Vulnerability of farmworkers

“Our agricultural (workforce) is not only important to our economy here in North Carolina, but around this country,” DHHS Secretary Mandy Cohen said in a news conference. “We need to make sure we are protecting the workers that are there in those farms.”

Cohen pointed to existing guidelines in place but did not elaborate on what the state is doing now to to protect agricultural workers, whom The N&O has reported are especially vulnerable in the pandemic.

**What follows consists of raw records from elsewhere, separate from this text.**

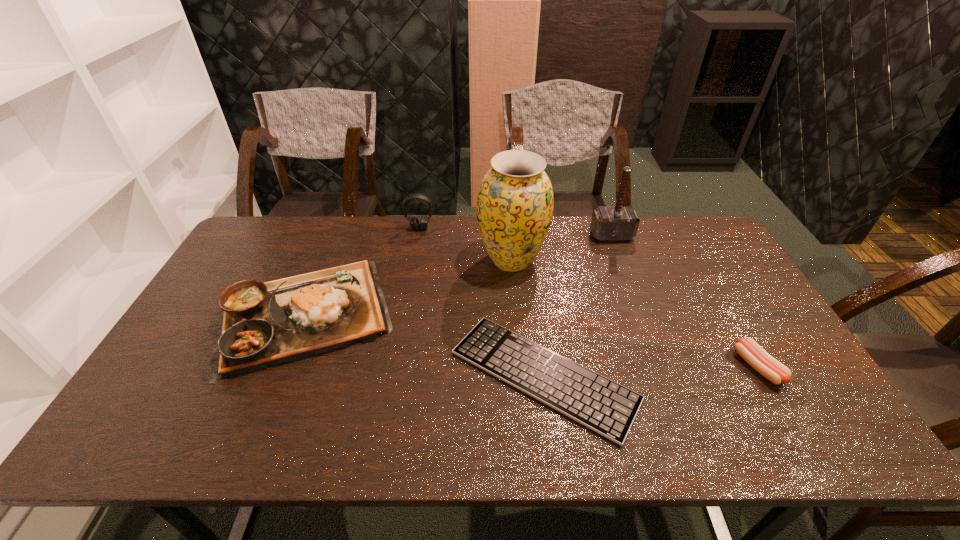
You are a GUI agent. You are given a task and a screenshot of the screen. Output one action in this format:
    pyautogui.click(x=<x>, y=<y>)
    Task: Click on the vase
    
    Given the screenshot: What is the action you would take?
    pyautogui.click(x=515, y=202)

Where is `hammer`? Image resolution: width=960 pixels, height=540 pixels. hammer is located at coordinates (618, 223).

Locate an element on the screen. This screenshot has height=540, width=960. the third tallest object is located at coordinates (414, 222).

Identify the location of the third shortest object. This screenshot has width=960, height=540. (264, 324).

The height and width of the screenshot is (540, 960). In order to click on the rightmost object in this screenshot , I will do `click(748, 349)`.

Locate an element on the screen. The image size is (960, 540). sausage is located at coordinates (748, 349).

The height and width of the screenshot is (540, 960). What are the coordinates of `the shortest object` in the screenshot? It's located at (608, 408).

Where is `vacant space located on the back of the vase`? This screenshot has width=960, height=540. vacant space located on the back of the vase is located at coordinates (509, 228).

Find the location of a particular element. Image resolution: width=960 pixels, height=540 pixels. vacant space located on the right of the hammer is located at coordinates (714, 235).

The height and width of the screenshot is (540, 960). In order to click on vacant space located on the front-facing side of the fourth shortest object in this screenshot , I will do `click(406, 311)`.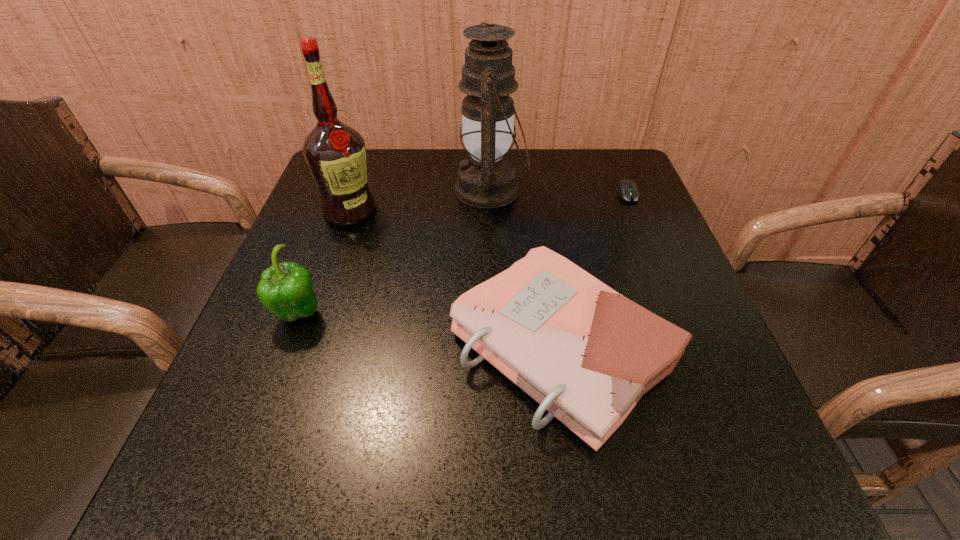
Image resolution: width=960 pixels, height=540 pixels. Find the location of `oil lamp`. oil lamp is located at coordinates (486, 180).

I want to click on alcohol, so click(x=335, y=153).

The height and width of the screenshot is (540, 960). I want to click on bell pepper, so click(x=285, y=289).

Find the location of `phonebook`. phonebook is located at coordinates (587, 354).

The height and width of the screenshot is (540, 960). Find the location of `computer mouse`. computer mouse is located at coordinates (627, 189).

Locate an element on the screen. This screenshot has width=960, height=540. free space located 0.320m on the left of the oil lamp is located at coordinates (326, 190).

Image resolution: width=960 pixels, height=540 pixels. Find the location of `vacant space located 0.160m on the label of the alcohol`. vacant space located 0.160m on the label of the alcohol is located at coordinates (327, 278).

Image resolution: width=960 pixels, height=540 pixels. Find the location of `vacant space located on the right of the bell pepper`. vacant space located on the right of the bell pepper is located at coordinates (485, 315).

Find the location of a particular element. The height and width of the screenshot is (540, 960). vacant space situated 0.290m on the left of the phonebook is located at coordinates (283, 347).

Locate an element on the screen. This screenshot has width=960, height=540. vacant space located on the wheel side of the computer mouse is located at coordinates (681, 324).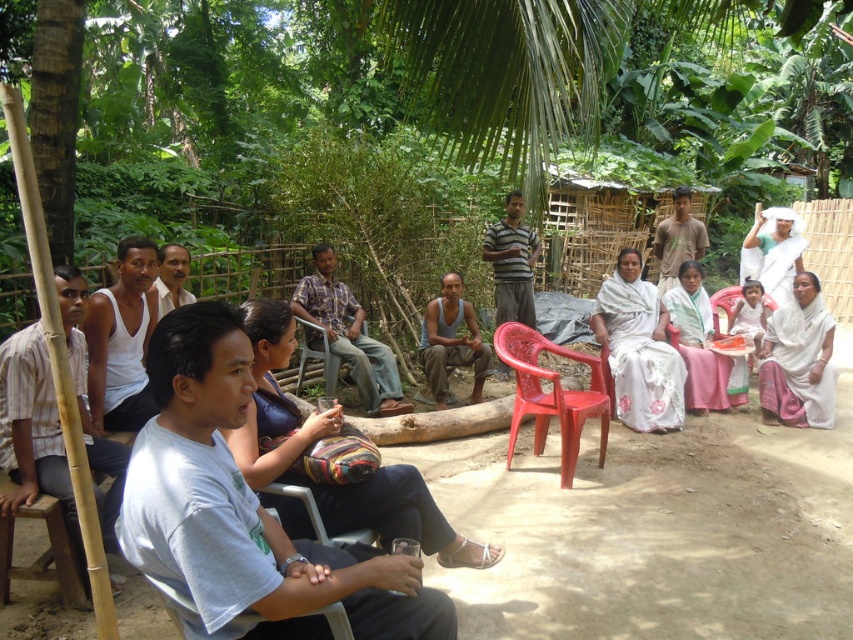
Question: Which point is closer to the camera taking this photo?

Choices:
 (A) (12, 429)
 (B) (682, 198)
 (C) (683, 378)

Answer: (A)

Question: Which of these objects is positioned closest to the white cloth at lower right?

Choices:
 (A) matte gray tank top at center
 (B) green cotton shirt at center

Answer: (B)

Question: Is striped shirt at center to the right of green cotton shirt at center from the viewer's perspective?

Choices:
 (A) yes
 (B) no

Answer: (B)

Question: Is wooden stool at lower left to the right of light brown shirt at center from the viewer's perspective?

Choices:
 (A) yes
 (B) no

Answer: (B)

Question: Estimate the real-world distances between objects in this image. Which object is closer to the light pink fabric at center?

Choices:
 (A) light blue t-shirt at center
 (B) white woven saree at center

Answer: (B)

Question: Can you confirm if multicolored fabric bag at center is positioned below white woven saree at center?

Choices:
 (A) no
 (B) yes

In an academic article in the Journal of Agriculture, Food Systems, and Community Development, authors Lariza Garzón of the Episcopal Farmworker Ministry and Andrew R. Smolski, a scholar at N.C. State University, criticized the state’s provided data.

“According to our current understanding, NCDHHS only reports outbreaks, defined as two or more cases in a congregate living facility and only in migrant labor camps with more than 10 occupants,” the article reads. “That is problematic, because of 1,877 migrant labor camps in the state, 1,011 are certified for fewer than 10 occupants. Thus, current reports most likely underestimate the current level of COVID-19 in farmworker communities.”

Since the start of the pandemic, the Farmworker Advocacy Network has written three letters to Gov. Roy Cooper calling on him to protect agricultural workers, including those in meat processing plants.

In a June 16 letter to Cooper and Cohen, they wrote that “During the two months between when we sent our letter and you responded, thousands of farmworkers arrived in North Carolina and outbreaks started happening at migrant labor camps.”

The following week, FAN members met with Cooper’s office and DHHS to talk about potential steps to protect farmworkers through executive orders, according to Lariza Garzón of the Episcopal Farmworker Ministry, a member organization of FAN.

In their letter to the state, FAN’ cited concerns about accessible and free testing for workers, a lack of information, the fear of virus testing to avoid potentially losing work, and hurricane protection plans.

They’ve asked Cooper to require policies such as unemployment insurance and better sanitation and distancing practices for farmworker camps, similar to his rules for retail establishments and long-term care facilities.

“One thing we’d like to see for example … is a stimulus package for growers to improve housing,” Garzón said in an interview.

Housing for workers has been substandard on average for a long time and must be changed throughout the agricultural system or else “we are going to keep having issues not just with pandemics, but also other disasters and emergencies such as hurricanes,” said Garzón.

“This issue is systemic,” she said. “We need to think about systemic solutions.”